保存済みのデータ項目
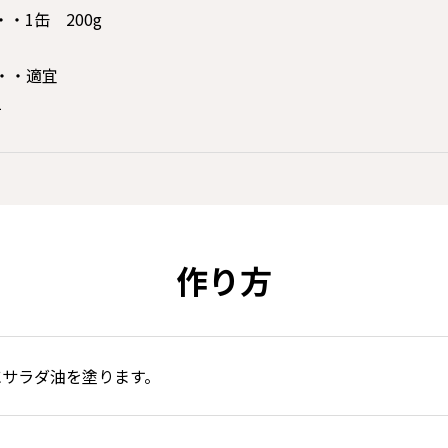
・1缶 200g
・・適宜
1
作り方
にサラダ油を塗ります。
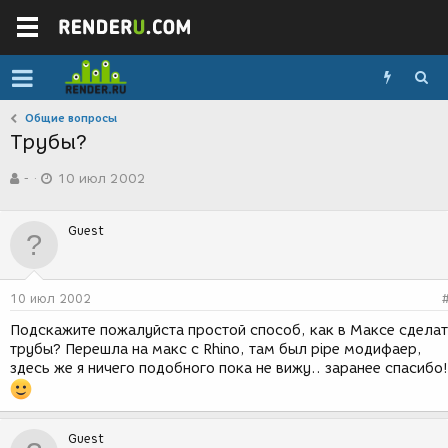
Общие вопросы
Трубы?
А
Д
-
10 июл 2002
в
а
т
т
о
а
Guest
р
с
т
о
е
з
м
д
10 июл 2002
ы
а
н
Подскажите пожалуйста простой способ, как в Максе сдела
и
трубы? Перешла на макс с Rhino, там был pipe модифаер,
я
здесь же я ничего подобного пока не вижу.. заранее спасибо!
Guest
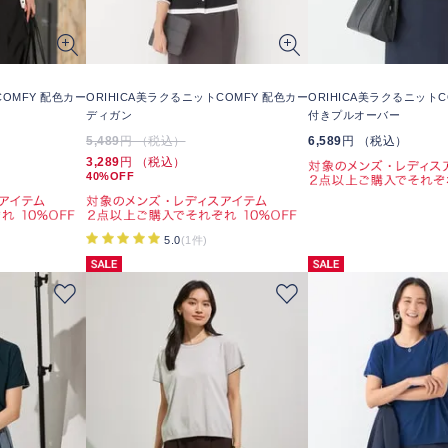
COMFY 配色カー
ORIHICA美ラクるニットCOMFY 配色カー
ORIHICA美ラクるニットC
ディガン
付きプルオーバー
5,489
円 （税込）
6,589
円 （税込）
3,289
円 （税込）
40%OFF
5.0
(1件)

課題 »
上の行をすべて、「番号」と「行の内容」の2列を持つMarkdownの表にまとめてください。空行は除き、画像は表に含めないでください。

解答 »
| 番号 | 行の内容 |
|---|---|
| 1 | ・1缶 200g |
| 2 | ・・適宜 |
| 3 | 1 |
| 4 | 作り方 |
| 5 | にサラダ油を塗ります。 |
| 6 | Общие вопросы |
| 7 | Трубы? |
| 8 | А |
| 9 | Д |
| 10 | - |
| 11 | 10 июл 2002 |
| 12 | в |
| 13 | а |
| 14 | т |
| 15 | т |
| 16 | о |
| 17 | а |
| 18 | Guest |
| 19 | р |
| 20 | с |
| 21 | т |
| 22 | о |
| 23 | е |
| 24 | з |
| 25 | м |
| 26 | д |
| 27 | 10 июл 2002 |
| 28 | ы |
| 29 | а |
| 30 | н |
| 31 | Подскажите пожалуйста простой способ, как в Максе сдела |
| 32 | и |
| 33 | трубы? Перешла на макс с Rhino, там был pipe модифаер, |
| 34 | я |
| 35 | здесь же я ничего подобного пока не вижу.. заранее спасибо! |
| 36 | Guest |
| 37 | COMFY 配色カー |
| 38 | ORIHICA美ラクるニットCOMFY 配色カー |
| 39 | ORIHICA美ラクるニットC |
| 40 | ディガン |
| 41 | 付きプルオーバー |
| 42 | 5,489 |
| 43 | 円 （税込） |
| 44 | 6,589 |
| 45 | 円 （税込） |
| 46 | 3,289 |
| 47 | 円 （税込） |
| 48 | 40%OFF |
| 49 | 5.0 |
| 50 | (1件) |